On the other hand, DWT at low temperatures is usually free of the seasonal phenomena seen at common temperatures, such as the occurrence of algal organic matter (AOM). However, the occurrence of other unwanted components, such as diatoms, is gradually increasing even at low temperatures in recent times.

5. Conclusions

The literature devoted to drinking water treatment at low temperatures is relatively scarce. The choice of coagulants applied at these temperatures is also limited, as the transportation of a series of newly tested biodegradable agents based on natural sources is expensive, and their efficiency under these conditions is rather unclear. Naturally, the focus on the coagulant–dosage–pH relationship should be significantly concentrated on a proper determination of the pH value to ensure an optimal DWT process. However, the quality of the processed water is not the only parameter; the amount and potential harmfulness of the produced sludge must also be considered. A decrease in coagulant or flocculant efficiency that is compensated for by increased dosages leads to greater sludge volumes, which can have adverse environmental and health impacts.
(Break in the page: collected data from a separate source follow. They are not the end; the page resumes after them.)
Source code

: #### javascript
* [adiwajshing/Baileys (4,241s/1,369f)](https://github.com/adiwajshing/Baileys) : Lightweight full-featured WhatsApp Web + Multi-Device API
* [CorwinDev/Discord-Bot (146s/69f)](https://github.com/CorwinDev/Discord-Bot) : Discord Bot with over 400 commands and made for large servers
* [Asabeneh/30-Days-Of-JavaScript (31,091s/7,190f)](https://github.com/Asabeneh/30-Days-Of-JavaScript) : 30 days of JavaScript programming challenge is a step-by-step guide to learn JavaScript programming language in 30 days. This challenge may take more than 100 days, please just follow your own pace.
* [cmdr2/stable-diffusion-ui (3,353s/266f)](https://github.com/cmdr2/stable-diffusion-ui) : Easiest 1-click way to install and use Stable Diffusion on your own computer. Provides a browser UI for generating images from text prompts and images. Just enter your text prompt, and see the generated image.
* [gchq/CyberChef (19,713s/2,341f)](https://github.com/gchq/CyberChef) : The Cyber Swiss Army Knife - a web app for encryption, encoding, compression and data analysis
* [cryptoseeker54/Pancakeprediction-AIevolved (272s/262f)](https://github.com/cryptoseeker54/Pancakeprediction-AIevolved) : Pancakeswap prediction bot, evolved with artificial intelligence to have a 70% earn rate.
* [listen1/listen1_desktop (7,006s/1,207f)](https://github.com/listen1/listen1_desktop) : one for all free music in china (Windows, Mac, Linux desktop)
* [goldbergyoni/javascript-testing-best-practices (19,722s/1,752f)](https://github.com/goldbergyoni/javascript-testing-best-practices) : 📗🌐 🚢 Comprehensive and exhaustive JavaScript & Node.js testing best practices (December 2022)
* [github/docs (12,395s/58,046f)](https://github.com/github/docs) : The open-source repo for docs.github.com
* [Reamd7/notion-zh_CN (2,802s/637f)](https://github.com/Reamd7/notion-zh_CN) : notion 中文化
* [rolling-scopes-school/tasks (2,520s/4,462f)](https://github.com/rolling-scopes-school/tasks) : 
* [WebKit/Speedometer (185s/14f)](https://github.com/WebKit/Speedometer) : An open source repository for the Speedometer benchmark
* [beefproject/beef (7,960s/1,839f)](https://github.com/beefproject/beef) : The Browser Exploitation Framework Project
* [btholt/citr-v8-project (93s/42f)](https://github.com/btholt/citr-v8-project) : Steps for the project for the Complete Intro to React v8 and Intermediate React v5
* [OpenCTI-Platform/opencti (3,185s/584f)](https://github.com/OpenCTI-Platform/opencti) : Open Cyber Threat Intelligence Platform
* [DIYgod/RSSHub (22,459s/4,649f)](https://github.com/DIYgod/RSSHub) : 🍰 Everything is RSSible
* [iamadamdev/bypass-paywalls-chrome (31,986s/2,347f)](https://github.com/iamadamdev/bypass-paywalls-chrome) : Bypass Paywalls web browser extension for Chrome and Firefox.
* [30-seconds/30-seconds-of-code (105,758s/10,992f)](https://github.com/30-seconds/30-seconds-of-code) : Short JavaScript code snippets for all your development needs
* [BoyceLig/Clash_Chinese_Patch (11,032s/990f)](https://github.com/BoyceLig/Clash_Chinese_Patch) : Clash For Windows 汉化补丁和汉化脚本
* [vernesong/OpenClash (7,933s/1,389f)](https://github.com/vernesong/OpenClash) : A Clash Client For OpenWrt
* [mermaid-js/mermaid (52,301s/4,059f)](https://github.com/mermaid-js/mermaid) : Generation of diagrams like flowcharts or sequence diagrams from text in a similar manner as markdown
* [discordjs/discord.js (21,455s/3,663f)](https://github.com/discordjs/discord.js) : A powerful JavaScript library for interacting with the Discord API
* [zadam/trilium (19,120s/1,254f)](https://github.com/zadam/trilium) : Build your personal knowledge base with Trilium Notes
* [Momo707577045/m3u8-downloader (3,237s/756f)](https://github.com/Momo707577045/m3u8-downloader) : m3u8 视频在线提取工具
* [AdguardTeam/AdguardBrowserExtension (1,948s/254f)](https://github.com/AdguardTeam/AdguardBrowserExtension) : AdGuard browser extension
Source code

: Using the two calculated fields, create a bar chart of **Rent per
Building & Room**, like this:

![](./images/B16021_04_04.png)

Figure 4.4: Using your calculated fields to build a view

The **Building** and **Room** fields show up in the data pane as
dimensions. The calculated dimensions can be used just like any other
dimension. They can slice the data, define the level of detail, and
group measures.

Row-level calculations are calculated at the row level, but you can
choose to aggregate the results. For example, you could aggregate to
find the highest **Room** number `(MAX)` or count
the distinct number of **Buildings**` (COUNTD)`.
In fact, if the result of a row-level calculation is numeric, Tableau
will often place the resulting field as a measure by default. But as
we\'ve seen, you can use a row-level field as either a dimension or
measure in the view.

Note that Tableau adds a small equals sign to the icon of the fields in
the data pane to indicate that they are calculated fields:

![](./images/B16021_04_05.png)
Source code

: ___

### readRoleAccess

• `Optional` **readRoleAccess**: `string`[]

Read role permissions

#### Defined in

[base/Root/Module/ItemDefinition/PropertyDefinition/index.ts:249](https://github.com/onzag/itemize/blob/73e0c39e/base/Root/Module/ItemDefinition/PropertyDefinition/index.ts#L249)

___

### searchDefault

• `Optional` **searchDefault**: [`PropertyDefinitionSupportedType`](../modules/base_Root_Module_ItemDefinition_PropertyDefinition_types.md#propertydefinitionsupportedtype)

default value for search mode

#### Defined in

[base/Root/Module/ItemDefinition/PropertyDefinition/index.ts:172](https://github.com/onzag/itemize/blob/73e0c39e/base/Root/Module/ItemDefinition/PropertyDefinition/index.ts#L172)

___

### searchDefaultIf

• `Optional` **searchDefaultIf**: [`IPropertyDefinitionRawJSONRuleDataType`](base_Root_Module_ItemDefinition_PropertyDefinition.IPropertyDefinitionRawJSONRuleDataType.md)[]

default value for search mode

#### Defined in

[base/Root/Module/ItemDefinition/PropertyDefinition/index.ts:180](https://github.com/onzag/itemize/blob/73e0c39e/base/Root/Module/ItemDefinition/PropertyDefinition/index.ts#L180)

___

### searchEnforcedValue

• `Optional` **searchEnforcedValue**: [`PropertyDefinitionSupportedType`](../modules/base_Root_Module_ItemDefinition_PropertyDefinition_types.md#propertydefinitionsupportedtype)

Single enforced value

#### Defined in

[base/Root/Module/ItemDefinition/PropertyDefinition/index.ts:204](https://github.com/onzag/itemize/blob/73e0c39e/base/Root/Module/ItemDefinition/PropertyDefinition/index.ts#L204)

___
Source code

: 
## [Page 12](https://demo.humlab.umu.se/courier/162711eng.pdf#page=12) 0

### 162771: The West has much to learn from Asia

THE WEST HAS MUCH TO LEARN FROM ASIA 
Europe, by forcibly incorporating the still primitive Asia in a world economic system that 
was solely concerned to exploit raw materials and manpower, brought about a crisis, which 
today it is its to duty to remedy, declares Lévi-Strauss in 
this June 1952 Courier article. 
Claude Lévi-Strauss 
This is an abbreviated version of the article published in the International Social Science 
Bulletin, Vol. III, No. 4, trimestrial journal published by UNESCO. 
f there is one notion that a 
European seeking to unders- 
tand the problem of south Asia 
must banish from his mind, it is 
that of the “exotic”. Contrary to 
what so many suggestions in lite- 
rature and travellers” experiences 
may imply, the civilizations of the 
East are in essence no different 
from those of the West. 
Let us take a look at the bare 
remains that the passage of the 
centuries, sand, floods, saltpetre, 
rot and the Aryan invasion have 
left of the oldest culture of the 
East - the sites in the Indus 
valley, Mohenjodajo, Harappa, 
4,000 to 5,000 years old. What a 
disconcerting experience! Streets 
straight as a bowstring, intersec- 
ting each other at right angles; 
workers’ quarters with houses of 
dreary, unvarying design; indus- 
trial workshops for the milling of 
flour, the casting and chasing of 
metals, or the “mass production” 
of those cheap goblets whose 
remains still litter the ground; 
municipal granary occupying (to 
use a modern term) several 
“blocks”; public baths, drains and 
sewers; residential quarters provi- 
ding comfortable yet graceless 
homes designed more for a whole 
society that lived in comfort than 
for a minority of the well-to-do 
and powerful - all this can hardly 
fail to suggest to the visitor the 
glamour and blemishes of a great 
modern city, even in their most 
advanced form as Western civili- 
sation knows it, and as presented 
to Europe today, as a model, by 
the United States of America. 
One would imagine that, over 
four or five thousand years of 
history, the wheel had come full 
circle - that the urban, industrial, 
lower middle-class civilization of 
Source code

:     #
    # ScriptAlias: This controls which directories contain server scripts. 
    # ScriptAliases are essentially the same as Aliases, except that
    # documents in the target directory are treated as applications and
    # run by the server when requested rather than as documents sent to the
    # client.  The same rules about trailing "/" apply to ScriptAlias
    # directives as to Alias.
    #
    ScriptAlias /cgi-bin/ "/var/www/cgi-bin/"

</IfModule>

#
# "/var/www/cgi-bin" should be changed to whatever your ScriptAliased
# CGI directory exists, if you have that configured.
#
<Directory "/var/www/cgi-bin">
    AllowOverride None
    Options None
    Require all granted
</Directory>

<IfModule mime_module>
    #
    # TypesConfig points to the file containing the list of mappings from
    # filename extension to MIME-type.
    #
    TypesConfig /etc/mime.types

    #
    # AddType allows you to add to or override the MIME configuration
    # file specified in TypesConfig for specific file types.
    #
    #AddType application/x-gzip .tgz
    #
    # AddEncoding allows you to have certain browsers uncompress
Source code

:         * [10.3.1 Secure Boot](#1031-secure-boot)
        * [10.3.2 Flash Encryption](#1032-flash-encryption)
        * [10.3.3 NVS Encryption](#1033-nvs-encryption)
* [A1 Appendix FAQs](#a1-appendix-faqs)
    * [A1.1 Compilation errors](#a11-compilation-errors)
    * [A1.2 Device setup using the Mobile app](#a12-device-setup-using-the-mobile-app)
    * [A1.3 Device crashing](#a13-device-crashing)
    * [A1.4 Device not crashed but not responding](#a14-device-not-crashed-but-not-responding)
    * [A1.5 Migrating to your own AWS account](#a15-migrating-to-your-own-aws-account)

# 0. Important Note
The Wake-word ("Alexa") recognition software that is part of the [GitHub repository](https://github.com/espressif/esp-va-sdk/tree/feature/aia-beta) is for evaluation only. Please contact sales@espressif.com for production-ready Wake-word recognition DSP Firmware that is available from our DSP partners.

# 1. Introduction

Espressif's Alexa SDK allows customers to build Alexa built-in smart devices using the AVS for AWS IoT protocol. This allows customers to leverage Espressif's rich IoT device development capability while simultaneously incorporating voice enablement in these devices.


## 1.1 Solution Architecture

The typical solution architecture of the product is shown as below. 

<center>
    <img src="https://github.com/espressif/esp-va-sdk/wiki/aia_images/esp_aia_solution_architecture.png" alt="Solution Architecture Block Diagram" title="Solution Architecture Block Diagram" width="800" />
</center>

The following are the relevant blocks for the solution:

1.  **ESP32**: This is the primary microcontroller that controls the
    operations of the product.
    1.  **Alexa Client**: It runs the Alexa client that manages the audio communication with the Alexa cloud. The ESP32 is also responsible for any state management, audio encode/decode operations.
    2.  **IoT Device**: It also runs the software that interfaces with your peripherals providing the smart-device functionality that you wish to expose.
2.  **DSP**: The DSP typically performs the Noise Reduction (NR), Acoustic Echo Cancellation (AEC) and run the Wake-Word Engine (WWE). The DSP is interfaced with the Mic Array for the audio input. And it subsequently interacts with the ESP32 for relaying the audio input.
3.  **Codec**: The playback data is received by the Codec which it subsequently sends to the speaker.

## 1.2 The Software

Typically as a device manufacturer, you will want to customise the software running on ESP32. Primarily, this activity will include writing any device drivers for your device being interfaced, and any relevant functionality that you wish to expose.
All of these factors contribute to the comprehensive financial analysis, as the net prices of coagulants and flocculants represent only one component of the final calculations. Health risks, environmental quality, transport distances, increased dosages necessitated by low temperatures, and other site-specific factors related to individual drinking water treatment (DWT) plants must also be taken into account. This context explains the increased attention given to the application of aluminium-based coagulants

The simple algebraic Relation (17), which adjusts the experimental pH value to its corresponding value at a specified temperature, represents an effective primary step for establishing the input parameters.

More accurate determination of floc looseness/compactness through the fractal dimension is influenced by the capabilities of the individual fractal determination methods (e.g., issues with 2D projections versus the challenge of undisturbed floc morphology in 3D).